PORTLAND, Ore. - State workers have uncovered the remnants of the region’s ancient past along an Oregon highway project that could shed light on what the Northwest looked like before the ice age and what disasters may lie ahead.

Oregon Department of Transportation workers discovered trees at least 50,000 years old that were buried 150 feet below ground during an ancient landslide. They found the pieces while digging into hillsides near Eddyville along Highway 20.

The trees, some of them currently resting in ODOT’s Corvallis yard, were encased in clay during a debris flow tens of thousands of years before the last ice age. Project Manager Joe Squire, who’s not only an engineer but also a geologist, knew the trees were significant as soon as they were unearthed.

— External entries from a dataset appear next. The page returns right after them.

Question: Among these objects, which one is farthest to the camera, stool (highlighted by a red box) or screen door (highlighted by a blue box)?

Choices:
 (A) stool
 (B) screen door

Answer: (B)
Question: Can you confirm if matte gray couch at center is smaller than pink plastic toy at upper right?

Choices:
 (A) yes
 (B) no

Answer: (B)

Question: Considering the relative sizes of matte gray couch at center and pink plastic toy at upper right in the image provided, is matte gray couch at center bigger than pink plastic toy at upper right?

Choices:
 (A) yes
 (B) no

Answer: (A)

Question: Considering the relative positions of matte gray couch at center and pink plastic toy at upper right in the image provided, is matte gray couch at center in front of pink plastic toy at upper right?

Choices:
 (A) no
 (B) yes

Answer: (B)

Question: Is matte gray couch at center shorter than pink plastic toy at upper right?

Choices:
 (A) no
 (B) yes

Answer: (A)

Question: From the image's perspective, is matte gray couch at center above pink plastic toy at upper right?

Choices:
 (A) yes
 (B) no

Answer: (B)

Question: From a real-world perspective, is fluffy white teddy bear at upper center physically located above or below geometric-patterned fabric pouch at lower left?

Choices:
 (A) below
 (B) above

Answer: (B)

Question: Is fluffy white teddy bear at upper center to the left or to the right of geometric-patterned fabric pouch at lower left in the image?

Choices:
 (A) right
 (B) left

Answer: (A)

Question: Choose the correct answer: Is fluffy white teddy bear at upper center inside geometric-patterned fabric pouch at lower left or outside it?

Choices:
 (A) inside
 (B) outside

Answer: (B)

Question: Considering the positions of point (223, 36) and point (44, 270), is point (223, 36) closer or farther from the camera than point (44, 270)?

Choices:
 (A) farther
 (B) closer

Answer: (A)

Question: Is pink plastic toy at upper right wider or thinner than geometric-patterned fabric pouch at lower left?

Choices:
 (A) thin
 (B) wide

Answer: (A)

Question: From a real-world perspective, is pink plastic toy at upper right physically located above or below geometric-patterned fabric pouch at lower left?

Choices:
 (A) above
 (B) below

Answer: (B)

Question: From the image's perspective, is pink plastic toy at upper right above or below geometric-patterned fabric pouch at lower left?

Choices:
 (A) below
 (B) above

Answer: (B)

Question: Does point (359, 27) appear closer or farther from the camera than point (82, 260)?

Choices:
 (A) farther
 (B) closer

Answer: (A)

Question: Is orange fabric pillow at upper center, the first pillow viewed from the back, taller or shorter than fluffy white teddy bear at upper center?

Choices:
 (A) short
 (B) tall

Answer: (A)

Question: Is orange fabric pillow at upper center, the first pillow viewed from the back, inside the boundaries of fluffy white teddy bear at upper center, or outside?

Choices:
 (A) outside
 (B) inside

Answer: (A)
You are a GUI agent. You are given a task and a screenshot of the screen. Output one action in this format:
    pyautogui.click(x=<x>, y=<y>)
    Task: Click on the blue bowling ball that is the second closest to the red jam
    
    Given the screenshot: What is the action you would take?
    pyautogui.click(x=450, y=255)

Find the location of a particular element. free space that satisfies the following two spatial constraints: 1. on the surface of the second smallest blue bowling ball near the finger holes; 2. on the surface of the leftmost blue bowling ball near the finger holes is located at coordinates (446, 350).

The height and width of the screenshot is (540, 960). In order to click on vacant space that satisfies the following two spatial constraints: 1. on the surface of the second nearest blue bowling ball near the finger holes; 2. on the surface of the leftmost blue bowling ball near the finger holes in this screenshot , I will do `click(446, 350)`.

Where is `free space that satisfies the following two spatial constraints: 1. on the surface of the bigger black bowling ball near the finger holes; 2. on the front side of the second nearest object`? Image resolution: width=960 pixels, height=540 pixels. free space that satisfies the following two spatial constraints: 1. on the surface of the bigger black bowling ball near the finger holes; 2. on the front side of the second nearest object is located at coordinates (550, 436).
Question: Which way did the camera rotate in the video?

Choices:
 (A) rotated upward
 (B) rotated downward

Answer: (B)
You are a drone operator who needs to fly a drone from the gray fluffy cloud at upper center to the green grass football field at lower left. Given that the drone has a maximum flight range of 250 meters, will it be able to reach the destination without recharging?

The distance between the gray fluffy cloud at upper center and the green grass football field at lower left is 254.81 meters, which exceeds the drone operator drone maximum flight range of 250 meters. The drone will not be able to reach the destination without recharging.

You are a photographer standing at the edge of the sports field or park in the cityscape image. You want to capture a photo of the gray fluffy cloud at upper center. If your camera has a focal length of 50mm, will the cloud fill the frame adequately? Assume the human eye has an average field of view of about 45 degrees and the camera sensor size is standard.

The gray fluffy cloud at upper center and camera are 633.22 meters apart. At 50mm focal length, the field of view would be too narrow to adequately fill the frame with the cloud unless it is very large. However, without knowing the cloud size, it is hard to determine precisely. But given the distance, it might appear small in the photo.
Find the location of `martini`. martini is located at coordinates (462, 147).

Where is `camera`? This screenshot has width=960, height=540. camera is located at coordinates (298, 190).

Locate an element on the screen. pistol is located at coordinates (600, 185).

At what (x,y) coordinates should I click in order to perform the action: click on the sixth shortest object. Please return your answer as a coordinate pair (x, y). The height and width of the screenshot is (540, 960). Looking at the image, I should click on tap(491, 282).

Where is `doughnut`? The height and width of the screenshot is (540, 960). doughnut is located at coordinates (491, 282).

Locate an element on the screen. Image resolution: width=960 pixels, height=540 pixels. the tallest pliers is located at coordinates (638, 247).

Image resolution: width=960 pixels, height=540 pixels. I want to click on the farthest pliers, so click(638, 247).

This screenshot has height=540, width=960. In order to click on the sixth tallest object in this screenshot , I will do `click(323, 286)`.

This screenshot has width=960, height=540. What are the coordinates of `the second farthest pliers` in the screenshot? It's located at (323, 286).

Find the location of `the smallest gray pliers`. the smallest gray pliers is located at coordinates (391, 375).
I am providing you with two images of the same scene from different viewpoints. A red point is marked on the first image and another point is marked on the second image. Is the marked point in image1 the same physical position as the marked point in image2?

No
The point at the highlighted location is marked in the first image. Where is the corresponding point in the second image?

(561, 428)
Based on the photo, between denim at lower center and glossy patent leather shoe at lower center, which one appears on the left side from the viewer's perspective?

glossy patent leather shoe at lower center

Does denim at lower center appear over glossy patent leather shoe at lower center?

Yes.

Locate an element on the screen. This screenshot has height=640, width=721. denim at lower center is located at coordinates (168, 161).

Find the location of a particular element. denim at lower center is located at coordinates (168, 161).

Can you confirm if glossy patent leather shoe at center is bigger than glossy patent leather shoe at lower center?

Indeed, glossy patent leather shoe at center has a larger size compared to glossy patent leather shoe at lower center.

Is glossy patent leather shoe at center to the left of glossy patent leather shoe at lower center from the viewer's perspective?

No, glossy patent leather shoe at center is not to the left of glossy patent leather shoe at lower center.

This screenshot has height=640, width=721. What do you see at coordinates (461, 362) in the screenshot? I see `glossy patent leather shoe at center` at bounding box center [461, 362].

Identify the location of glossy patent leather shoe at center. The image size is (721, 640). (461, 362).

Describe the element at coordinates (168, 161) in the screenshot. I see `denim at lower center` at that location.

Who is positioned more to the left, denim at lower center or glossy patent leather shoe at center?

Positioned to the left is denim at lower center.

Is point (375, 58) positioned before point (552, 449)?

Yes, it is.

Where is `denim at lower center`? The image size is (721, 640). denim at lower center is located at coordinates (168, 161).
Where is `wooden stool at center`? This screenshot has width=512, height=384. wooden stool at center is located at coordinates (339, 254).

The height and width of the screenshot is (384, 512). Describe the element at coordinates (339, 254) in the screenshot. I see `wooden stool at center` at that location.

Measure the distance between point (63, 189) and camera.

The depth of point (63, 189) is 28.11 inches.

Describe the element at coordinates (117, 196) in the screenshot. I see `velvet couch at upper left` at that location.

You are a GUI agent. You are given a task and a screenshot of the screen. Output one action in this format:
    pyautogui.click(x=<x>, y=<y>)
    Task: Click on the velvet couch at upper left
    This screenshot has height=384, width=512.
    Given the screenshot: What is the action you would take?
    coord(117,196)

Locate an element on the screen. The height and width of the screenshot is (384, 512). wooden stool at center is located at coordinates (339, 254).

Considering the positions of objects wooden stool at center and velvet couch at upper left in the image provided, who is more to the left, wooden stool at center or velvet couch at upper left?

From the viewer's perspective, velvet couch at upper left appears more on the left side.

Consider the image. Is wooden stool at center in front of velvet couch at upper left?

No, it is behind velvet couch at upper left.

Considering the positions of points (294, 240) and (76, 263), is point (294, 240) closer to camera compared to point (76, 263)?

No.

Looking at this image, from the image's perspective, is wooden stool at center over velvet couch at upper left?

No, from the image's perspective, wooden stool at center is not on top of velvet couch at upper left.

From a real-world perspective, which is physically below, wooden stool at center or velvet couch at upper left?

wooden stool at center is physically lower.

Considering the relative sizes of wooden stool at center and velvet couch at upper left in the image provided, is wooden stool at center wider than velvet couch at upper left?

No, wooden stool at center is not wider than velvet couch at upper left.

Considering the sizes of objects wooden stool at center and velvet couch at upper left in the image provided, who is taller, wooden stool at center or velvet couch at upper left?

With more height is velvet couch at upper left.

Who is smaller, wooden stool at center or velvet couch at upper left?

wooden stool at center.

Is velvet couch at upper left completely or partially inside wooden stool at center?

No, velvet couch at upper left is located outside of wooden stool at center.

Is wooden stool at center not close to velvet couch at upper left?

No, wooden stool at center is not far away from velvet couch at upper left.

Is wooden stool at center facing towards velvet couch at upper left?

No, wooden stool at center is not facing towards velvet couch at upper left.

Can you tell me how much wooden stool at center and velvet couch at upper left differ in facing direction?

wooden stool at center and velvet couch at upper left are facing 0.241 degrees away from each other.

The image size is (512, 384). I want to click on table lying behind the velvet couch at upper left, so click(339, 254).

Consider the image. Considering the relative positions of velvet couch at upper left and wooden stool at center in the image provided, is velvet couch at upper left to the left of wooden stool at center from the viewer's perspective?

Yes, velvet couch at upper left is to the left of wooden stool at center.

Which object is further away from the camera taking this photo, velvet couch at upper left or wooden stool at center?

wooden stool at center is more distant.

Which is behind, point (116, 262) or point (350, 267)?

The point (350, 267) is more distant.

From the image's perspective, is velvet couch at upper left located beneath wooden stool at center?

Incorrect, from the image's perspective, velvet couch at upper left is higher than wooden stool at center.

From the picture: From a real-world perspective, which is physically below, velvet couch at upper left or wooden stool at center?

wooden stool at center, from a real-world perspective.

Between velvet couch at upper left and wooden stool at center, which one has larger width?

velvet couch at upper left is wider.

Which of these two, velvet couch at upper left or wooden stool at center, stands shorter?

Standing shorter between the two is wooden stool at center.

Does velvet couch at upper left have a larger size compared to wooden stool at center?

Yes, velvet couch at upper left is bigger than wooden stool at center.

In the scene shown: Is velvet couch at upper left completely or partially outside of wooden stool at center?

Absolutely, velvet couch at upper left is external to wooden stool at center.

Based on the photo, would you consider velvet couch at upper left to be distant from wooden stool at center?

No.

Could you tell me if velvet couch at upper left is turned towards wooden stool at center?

“They were cedar logs and they had bark on them. They had root wads on them. There were small branches,” he said. “You don’t see well-preserved wood 150 feet below grade too often, and when you do, you have to imagine, how did it get there?”

With his geological background and knowledge of earth movements in the area, Squire knew it had to be a major ancient slide.

“It was probably a brutal day out here (when the landslide happened) if you were a deer or an elk and it takes down the forest and the trees and the whole works,” he said.

Squire began snapping pictures of the find and immediately got scientists at Oregon State University, the University of Arizona and Fresno State onboard. Carbon dating proved the trees were between 50,000 and 60,000 years old.

Those dates are important to Portland State University geologist Scott Burns, an authority on landslides and debris flows.

“That gives us the date when the tree died and then it is telling us when that particular landslide probably occurred,” he said.

Burns said it’s another piece to the puzzle for geologists studying not only these devastating events but also the giant historical earthquakes which have occurred along the coastline.

“We can put together a record and see how often these big earthquakes occur,” he said. “And so if we can get them over the last 50,000 years, then we can say this is what happened in the past and this will be the recurrence interval for the future.”

It gives scientists an idea of when the region can expect a major tsunami like the one that nearly wiped out Sumatra. Coincidentally, the very highway project where the discovery was made will serve as an escape route for tsunami survivors when the Big One hits here.

In addition to the trees, Squire said boulders the size of suburbans where also found. “It’s not layered at all. It’s just a jumble of material,” he said.

The nature of the slide also preserved pine cones with seeds, bark, roots, pollen and possibly fossilized insect remains.

The scientists studying the trees said that not only will they help them and others understand what the earth was like when the slide occurred but it may also tell them what can be expected if global warming continues. They hope the trees will help explain how plant life will respond and what that could mean for the future of humanity.

There have only been three other discoveries like this in the world. One was on the Oregon Coast and the other two were in Chile and New Zealand.